Assigned task
Work through the lines of the material below, note those with the word "Right", and give their number, nothing else.

Given entries
▬▬▬▬▬▬

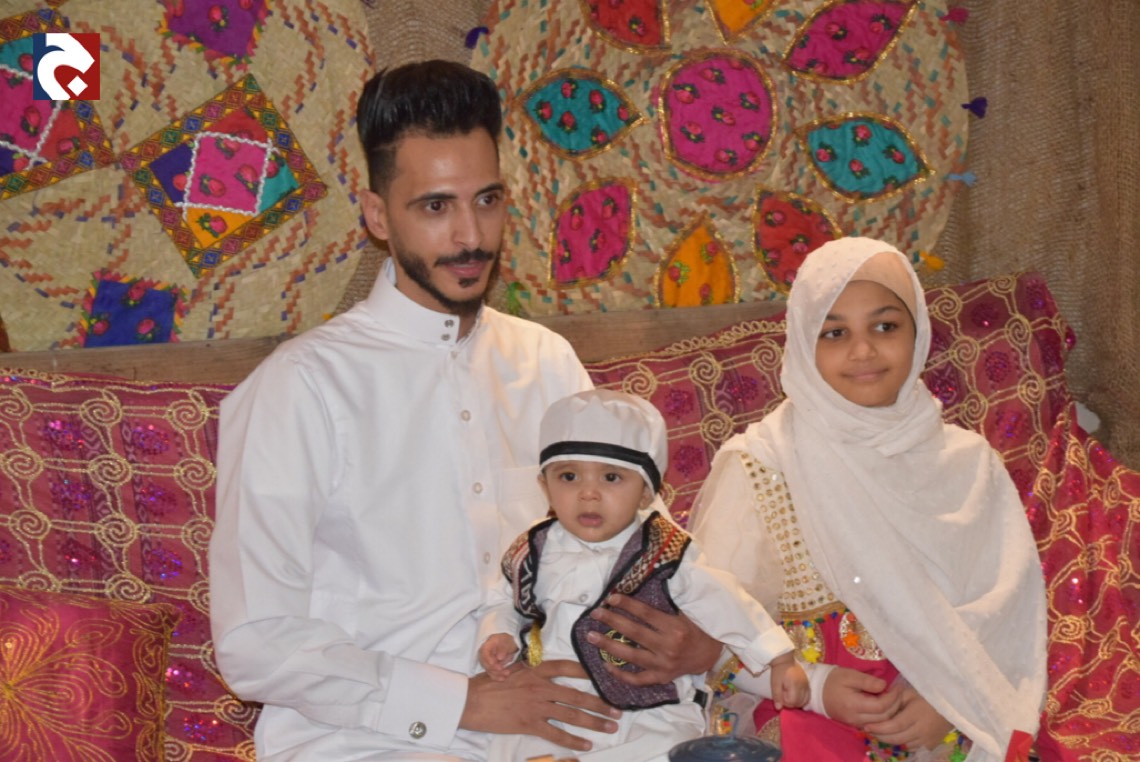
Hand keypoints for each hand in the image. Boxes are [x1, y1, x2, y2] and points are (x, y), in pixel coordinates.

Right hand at [460, 659, 620, 752]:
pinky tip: (586, 745)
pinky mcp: (529, 724)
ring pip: (571, 715)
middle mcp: (540, 687)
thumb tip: (551, 676)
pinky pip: (556, 734)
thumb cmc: (489, 684)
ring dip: (594, 722)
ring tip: (610, 727)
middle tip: (617, 710)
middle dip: (600, 703)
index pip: (568, 667)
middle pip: (577, 695)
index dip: (588, 672)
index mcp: (536, 670)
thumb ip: (533, 672)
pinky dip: (573, 741)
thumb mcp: (512, 670)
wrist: (470, 701)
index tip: (604, 676)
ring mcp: (536, 706)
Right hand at [478, 634, 518, 680]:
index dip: (489, 660)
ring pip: (489, 670)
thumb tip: (499, 657)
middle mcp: (484, 654)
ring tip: (507, 673)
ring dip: (497, 674)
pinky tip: (503, 678)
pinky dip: (497, 676)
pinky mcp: (490, 667)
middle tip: (504, 670)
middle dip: (495, 669)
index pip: (484, 653)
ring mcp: (487, 661)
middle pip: (486, 663)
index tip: (497, 665)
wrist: (507, 642)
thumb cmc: (506, 640)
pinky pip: (491, 673)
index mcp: (487, 645)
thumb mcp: (506, 641)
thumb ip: (503, 649)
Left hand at [585, 594, 720, 685]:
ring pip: (631, 655)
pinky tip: (606, 666)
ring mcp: (663, 664)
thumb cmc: (695, 630)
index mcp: (674, 627)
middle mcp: (668, 646)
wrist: (710, 655)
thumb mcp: (683, 614)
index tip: (610, 598)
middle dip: (611, 621)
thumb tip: (636, 594)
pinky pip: (638, 679)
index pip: (645, 614)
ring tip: (591, 637)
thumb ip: (662, 607)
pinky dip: (621, 674)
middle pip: (634, 632)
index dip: (626, 605)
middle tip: (594, 614)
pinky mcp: (661, 678)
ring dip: (608, 646)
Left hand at [770, 656, 809, 709]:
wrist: (785, 659)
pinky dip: (802, 698)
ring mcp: (807, 685)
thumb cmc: (779, 671)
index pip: (793, 702)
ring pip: (805, 701)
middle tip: (784, 694)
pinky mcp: (808, 684)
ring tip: (789, 694)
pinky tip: (795, 694)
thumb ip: (777, 696)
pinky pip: (807, 696)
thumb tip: (779, 708)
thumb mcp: (775, 683)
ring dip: (796, 701)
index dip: (785, 702)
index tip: (780, 694)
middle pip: (800, 703)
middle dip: (791, 702)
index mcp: (795, 685)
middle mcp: (804, 686)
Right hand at [821, 667, 902, 726]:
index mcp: (853, 705)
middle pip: (884, 717)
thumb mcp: (849, 675)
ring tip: (893, 698)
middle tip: (899, 692)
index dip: (893, 697)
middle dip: (895, 705)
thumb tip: (885, 686)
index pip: (881, 706)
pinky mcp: (855, 725)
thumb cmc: (833, 680)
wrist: (816, 690)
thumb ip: (868, 681)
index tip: (898, 686)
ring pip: (881, 724)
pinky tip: (885, 706)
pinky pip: (875, 725)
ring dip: (891, 712)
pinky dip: (883, 717)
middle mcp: (856, 718)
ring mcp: (855, 724)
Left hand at [862, 685, 952, 750]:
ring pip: (904, 745)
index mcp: (916, 714)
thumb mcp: (910, 693)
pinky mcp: (931, 745)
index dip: (879, 728)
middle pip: (897, 738)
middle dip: (881, 736)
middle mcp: (922, 730)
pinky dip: (901, 744)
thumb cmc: (927, 696)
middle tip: (869, 731)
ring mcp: (928, 740)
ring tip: (879, 734)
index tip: (867, 726)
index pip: (894, 725)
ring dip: (889, 741)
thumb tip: (877, 705)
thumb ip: (894, 700)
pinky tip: (894, 737)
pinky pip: (912, 748)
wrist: (952, 705)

▬▬▬▬▬▬

Solution to the exercise
3